Prompt: Look below for the line with "position: absolute;". Extract that line and each one after it through the last, word for word.

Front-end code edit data
Content starts
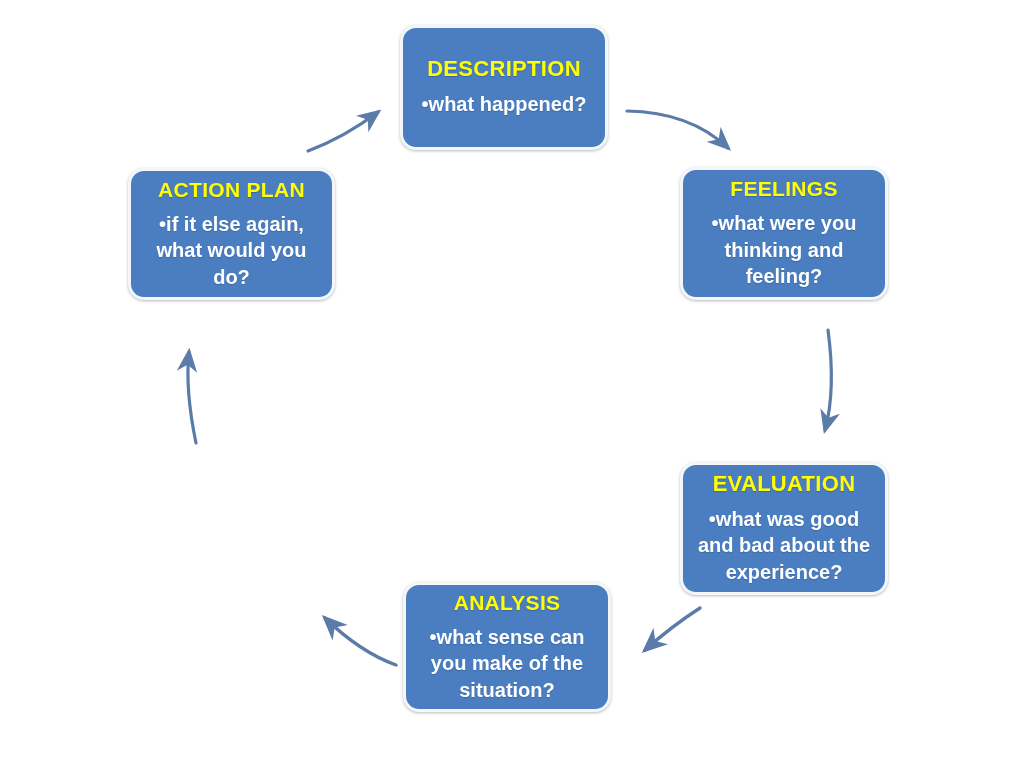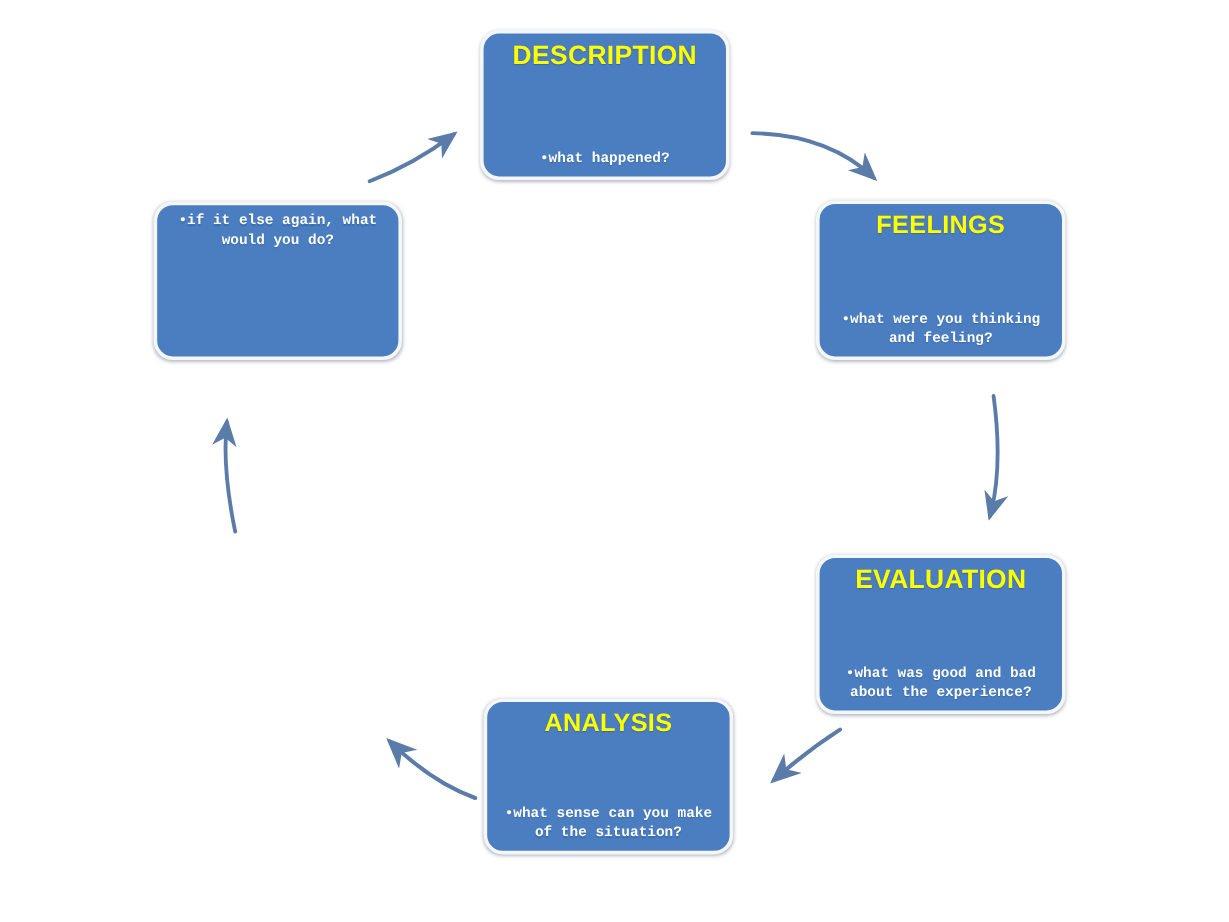--- a/index.html
+++ b/index.html
@@ -29,40 +29,39 @@
   .node {
     position: absolute;
     box-sizing: border-box;
     background: #4a7ec1;
     border: 3px solid #f4f6f8;
     border-radius: 16px;
     box-shadow: 0 1px 3px rgba(120,130,145,0.55);
     display: flex;
     flex-direction: column;
     align-items: center;
-    justify-content: space-between;
+    justify-content: center;
     text-align: center;
     padding: 6px 8px;
   }
   .node-title {
     color: #ffff00;
     font-weight: bold;
     font-size: 21px;
     letter-spacing: 0.3px;
     line-height: 1.1;
     margin-bottom: 10px;
     text-shadow: 0 1px 1px rgba(30,60,100,0.35);
   }
   .node-body {
     color: #ffffff;
     font-weight: bold;
-    font-size: 12px;
+    font-size: 20px;
     line-height: 1.32;
     text-shadow: 0 1px 1px rgba(30,60,100,0.30);
-    font-family: Liberation Mono, monospace;
   }
   .n-description { left: 400px; top: 25px;  width: 208px; height: 125px; }
   .n-feelings    { left: 680px; top: 167px; width: 208px; height: 133px; }
   .n-evaluation  { left: 680px; top: 462px; width: 208px; height: 133px; }
   .n-analysis    { left: 403px; top: 582px; width: 208px; height: 130px; }
   .n-conclusion  { left: 128px; top: 462px; width: 206px; height: 133px; }
   .n-actionplan  { left: 128px; top: 168px; width: 207px; height: 132px; }
   .n-description .node-title { font-size: 22px; }
   .n-evaluation  .node-title { font-size: 22px; }
 </style>
@@ -118,16 +117,17 @@
     <div class="node-body">•what was good and bad about the experience?</div>
   </div>
 
   <div class="node n-analysis">
     <div class="node-title">ANALYSIS</div>
     <div class="node-body">•what sense can you make of the situation?</div>
   </div>
 
 
   <div class="node n-actionplan">
+    <div class="node-title">ACTION PLAN</div>
     <div class="node-body">•if it else again, what would you do?</div>
   </div>
 
 </div>
 
 </body></html>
Content ends
Response to the exercise:
     position: absolute;
     box-sizing: border-box;
     background: #4a7ec1;
     border: 3px solid #f4f6f8;
     border-radius: 16px;
     box-shadow: 0 1px 3px rgba(120,130,145,0.55);
     display: flex;
     flex-direction: column;
     align-items: center;
-    justify-content: space-between;
+    justify-content: center;
     text-align: center;
     padding: 6px 8px;
   }
   .node-title {
     color: #ffff00;
     font-weight: bold;
     font-size: 21px;
     letter-spacing: 0.3px;
     line-height: 1.1;
     margin-bottom: 10px;
     text-shadow: 0 1px 1px rgba(30,60,100,0.35);
   }
   .node-body {
     color: #ffffff;
     font-weight: bold;
-    font-size: 12px;
+    font-size: 20px;
     line-height: 1.32;
     text-shadow: 0 1px 1px rgba(30,60,100,0.30);
-    font-family: Liberation Mono, monospace;
   }
   .n-description { left: 400px; top: 25px;  width: 208px; height: 125px; }
   .n-feelings    { left: 680px; top: 167px; width: 208px; height: 133px; }
   .n-evaluation  { left: 680px; top: 462px; width: 208px; height: 133px; }
   .n-analysis    { left: 403px; top: 582px; width: 208px; height: 130px; }
   .n-conclusion  { left: 128px; top: 462px; width: 206px; height: 133px; }
   .n-actionplan  { left: 128px; top: 168px; width: 207px; height: 132px; }
   .n-description .node-title { font-size: 22px; }
   .n-evaluation  .node-title { font-size: 22px; }
 </style>
@@ -118,16 +117,17 @@
     <div class="node-body">•what was good and bad about the experience?</div>
   </div>
 
   <div class="node n-analysis">
     <div class="node-title">ANALYSIS</div>
     <div class="node-body">•what sense can you make of the situation?</div>
   </div>
 
 
   <div class="node n-actionplan">
+    <div class="node-title">ACTION PLAN</div>
     <div class="node-body">•if it else again, what would you do?</div>
   </div>
 
 </div>
 
 </body></html>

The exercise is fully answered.